Gadson almost died in the explosion, losing nearly 70 pints of blood. He was evacuated from Iraq to Walter Reed Medical Center in Washington, D.C. He was so severely injured that he eventually underwent surgery to have both his legs amputated above the knee.
But Gadson did not allow the life-altering injury to become a life-ending one. Less than 10 weeks after being hurt, he returned to Army to participate in an annual reunion and golf tournament hosted by the Army Football Club. A year after the explosion, he pursued and earned an executive master of policy management degree within the Georgetown University Public Policy Institute.
Gadson remains in the Army, currently serving as an Army War College senior fellow at the Institute of World Politics in Washington, D.C. He also has worked with the medical community to test the most contemporary technology in prosthetic knees.
Family, friends, former Army teammates and other soldiers with whom Gadson served have played a big role in his recovery. So, he said, has his faith.
“When something like this happens, you go through the stages of grief and you ask why. Ultimately, you’re not going to come up with an answer, at least one that satisfies you, I suppose,” said Gadson. “But my faith is a tremendous part of what happened to me. When I was lying on the battlefield dying I know I asked God to live and I made it.”
Gadson dedicates much of his time speaking with others about courage, perseverance and teamwork. The NFL’s New York Giants were so moved by Gadson’s story that they made him an honorary co-captain during their run to the 2007 Super Bowl title.
While he was still in the hospital, Gadson received a visit from his former Army football teammate and current Giants’ wide receivers coach Mike Sullivan, who later arranged for Gadson to attend New York’s regular-season matchup against the Washington Redskins in Washington, D.C. He also offered an emotional address to the team before the game.

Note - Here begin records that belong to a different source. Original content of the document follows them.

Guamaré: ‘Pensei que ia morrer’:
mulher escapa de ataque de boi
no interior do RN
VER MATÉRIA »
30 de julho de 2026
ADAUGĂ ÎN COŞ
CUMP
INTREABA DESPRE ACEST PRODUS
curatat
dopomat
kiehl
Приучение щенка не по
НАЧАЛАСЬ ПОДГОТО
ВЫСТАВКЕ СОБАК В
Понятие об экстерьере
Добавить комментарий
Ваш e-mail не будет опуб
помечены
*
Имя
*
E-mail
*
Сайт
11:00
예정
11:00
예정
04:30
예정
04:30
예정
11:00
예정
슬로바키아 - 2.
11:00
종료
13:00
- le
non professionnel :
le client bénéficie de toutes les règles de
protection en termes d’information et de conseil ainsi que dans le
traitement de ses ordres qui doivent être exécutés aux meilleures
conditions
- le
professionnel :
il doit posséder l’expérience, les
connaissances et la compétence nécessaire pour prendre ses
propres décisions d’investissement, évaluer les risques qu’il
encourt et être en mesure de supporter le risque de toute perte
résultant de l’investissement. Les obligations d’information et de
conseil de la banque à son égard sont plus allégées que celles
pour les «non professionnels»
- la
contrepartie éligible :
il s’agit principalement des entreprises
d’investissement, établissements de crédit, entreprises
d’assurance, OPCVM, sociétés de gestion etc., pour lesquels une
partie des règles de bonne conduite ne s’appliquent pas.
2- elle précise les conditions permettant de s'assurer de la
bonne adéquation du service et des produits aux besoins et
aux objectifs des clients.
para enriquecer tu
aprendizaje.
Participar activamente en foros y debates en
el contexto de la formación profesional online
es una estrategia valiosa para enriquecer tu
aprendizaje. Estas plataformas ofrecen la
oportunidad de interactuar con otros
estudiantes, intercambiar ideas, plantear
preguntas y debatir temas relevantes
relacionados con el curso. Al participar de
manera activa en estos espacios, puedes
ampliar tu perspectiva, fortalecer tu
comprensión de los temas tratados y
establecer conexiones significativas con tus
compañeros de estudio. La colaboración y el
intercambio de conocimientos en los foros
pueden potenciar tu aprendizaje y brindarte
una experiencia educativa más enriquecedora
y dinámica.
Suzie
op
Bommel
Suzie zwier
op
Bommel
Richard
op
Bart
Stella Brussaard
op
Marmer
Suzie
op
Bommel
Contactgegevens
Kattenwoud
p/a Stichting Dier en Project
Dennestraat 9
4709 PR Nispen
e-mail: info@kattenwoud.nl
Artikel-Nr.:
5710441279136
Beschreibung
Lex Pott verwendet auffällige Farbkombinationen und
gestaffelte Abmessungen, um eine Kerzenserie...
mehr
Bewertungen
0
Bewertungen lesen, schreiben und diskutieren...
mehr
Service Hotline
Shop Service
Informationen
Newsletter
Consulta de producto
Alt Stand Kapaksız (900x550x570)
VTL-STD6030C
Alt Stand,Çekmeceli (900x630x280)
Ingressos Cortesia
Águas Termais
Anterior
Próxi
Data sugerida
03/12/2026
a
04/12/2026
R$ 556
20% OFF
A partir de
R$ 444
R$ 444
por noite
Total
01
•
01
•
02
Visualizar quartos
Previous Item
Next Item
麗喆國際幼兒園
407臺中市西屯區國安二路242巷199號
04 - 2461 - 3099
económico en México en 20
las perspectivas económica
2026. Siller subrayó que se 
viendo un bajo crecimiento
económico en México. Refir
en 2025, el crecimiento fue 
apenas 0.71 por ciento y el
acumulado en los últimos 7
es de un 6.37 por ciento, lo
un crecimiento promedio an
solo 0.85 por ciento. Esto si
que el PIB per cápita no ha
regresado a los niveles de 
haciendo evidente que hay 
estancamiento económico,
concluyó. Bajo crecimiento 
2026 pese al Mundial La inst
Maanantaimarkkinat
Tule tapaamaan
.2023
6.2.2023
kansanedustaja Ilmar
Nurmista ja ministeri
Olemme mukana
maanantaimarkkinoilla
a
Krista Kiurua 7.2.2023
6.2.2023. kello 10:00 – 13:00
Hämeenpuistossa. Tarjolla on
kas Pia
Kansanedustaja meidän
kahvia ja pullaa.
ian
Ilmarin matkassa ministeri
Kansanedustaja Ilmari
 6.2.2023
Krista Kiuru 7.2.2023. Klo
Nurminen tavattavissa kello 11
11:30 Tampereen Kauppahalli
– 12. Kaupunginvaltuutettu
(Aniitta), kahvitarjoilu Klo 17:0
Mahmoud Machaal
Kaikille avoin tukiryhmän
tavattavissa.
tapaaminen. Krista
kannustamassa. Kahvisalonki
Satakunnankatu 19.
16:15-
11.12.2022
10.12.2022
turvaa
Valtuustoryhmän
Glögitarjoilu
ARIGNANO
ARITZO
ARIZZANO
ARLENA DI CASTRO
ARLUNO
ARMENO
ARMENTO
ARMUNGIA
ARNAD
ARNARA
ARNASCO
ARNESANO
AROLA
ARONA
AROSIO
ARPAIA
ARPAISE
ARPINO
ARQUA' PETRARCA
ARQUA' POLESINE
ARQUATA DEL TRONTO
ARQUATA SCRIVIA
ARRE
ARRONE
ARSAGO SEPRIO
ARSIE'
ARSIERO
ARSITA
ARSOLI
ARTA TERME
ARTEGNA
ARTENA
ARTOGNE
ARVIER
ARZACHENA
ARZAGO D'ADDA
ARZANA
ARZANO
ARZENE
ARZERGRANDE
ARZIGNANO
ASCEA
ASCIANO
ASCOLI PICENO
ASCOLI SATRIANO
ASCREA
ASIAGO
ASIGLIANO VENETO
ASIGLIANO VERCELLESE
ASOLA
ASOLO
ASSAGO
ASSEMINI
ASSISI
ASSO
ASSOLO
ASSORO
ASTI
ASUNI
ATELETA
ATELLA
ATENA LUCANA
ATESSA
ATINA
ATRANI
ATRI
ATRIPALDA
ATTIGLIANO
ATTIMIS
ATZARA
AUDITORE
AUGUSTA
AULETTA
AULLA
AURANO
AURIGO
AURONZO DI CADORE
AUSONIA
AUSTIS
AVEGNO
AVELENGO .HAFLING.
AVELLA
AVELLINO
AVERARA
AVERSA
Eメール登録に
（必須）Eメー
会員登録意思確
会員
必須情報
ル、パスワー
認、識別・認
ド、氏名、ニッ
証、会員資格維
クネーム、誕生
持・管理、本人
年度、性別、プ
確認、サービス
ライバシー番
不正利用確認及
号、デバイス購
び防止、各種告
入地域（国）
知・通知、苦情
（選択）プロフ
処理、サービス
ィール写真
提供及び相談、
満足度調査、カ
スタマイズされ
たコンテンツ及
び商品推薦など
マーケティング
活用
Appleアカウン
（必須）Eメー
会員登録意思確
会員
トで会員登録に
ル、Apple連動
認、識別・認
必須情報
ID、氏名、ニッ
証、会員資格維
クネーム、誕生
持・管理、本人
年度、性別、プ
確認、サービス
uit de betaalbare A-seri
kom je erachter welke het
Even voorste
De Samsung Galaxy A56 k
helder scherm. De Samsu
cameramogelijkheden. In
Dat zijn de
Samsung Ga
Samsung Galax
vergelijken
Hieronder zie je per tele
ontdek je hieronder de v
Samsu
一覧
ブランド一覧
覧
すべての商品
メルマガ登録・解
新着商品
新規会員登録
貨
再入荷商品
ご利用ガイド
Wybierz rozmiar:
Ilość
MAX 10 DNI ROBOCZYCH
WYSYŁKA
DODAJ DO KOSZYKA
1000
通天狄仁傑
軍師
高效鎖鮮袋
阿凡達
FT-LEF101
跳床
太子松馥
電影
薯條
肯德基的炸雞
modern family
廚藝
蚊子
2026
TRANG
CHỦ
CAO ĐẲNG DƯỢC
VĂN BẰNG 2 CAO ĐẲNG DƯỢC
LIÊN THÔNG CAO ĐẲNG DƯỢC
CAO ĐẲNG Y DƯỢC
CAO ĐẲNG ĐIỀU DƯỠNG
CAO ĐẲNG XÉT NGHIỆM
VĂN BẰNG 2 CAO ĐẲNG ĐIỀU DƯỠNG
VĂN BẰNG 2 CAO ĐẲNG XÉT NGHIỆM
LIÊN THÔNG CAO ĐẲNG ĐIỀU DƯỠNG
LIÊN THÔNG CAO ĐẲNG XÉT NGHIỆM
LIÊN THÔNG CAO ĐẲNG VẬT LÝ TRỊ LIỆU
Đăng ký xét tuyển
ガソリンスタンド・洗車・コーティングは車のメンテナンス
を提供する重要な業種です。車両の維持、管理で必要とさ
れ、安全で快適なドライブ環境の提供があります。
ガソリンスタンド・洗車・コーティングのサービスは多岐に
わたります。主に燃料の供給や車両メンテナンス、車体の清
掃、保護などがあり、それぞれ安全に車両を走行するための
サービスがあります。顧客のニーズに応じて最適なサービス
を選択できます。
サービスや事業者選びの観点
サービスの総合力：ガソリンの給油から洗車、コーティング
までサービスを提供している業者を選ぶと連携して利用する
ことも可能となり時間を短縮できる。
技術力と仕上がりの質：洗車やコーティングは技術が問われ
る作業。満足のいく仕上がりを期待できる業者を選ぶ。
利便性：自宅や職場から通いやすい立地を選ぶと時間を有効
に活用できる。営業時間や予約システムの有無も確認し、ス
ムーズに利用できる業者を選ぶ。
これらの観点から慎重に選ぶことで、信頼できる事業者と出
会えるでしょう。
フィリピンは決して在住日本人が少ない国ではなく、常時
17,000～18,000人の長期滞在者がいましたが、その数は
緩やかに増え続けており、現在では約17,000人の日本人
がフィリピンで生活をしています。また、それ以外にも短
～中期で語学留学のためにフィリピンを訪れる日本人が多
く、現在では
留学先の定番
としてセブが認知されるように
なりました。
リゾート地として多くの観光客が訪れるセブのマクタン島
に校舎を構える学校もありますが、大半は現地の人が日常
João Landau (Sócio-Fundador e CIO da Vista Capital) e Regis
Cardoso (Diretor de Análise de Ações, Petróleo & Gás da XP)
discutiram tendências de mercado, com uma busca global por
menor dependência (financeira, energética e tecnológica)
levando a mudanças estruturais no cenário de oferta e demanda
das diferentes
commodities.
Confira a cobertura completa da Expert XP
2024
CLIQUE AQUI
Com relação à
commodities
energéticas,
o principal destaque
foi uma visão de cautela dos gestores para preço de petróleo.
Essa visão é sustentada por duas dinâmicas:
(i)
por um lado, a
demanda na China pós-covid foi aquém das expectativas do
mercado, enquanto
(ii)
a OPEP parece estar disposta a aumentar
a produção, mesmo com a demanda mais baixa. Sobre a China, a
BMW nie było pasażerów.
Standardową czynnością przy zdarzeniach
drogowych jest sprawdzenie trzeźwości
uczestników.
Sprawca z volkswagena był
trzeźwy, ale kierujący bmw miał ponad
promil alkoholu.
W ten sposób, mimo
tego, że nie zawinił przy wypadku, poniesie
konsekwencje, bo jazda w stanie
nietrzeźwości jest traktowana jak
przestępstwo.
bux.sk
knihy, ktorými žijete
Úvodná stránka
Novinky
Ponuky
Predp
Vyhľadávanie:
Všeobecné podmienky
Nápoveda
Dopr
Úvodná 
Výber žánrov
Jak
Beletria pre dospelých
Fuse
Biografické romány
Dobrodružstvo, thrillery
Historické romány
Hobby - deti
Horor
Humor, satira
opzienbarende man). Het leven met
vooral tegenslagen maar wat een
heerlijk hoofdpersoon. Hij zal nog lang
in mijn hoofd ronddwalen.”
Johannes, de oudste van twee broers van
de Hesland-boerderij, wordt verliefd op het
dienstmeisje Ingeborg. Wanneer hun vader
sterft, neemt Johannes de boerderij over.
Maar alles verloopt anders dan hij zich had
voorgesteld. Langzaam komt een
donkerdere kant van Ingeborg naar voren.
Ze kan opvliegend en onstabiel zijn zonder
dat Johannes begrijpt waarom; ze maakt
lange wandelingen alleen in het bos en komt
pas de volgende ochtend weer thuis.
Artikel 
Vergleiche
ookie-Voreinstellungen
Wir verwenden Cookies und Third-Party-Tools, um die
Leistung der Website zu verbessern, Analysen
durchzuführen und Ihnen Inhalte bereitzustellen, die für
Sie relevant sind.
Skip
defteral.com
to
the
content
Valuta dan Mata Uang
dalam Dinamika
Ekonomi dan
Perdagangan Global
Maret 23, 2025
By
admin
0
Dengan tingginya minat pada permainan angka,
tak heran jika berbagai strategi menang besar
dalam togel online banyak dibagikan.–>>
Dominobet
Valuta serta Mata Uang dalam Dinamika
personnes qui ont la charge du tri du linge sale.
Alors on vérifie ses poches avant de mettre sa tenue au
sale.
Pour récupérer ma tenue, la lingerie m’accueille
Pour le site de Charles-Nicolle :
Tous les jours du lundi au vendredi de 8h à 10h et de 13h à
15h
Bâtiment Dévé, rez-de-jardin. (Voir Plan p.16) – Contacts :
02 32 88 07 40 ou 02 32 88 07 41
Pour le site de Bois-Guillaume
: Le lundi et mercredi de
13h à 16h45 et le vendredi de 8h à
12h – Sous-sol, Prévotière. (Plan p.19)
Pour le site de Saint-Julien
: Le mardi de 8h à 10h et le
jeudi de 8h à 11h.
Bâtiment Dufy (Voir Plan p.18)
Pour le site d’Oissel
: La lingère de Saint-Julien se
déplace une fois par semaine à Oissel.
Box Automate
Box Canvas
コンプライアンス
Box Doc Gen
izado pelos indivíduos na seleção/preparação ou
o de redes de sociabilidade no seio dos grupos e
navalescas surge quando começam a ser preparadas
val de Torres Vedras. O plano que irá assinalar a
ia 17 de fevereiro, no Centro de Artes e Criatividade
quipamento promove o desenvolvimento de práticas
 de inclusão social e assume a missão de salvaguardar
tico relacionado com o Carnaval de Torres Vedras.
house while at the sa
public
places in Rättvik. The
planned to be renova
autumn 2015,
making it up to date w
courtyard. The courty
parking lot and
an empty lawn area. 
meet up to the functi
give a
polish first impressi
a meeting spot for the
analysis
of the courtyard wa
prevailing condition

“What I shared was that there are a lot of things going on in life, but only the folks in that room could have an impact on what happened,” recalled Gadson, a lieutenant colonel. “Tomorrow is not promised. You don’t always have another opportunity, and I’m living proof of that. Your life can change in a flash and boom. You have to play your best all the time.”
The Giants maintained contact with Gadson throughout the remainder of the season and throughout their playoff run. They not only designated Gadson as an honorary team captain during the postseason but also made sure he was on hand for games in Tampa and Green Bay (as well as at the Super Bowl).
Gadson said an important part of moving forward, especially in the face of potentially overwhelming situations, is accepting the circumstances.
“If you don’t accept it, I don’t think you can really move on,” he said. “The second part of this is to take it one day at a time. If you look at a mountain and it’s huge, it can seem overwhelming. But, if you take one step, focus on the moment, live in the moment the best you can, then you’ll get to where you are trying to go.”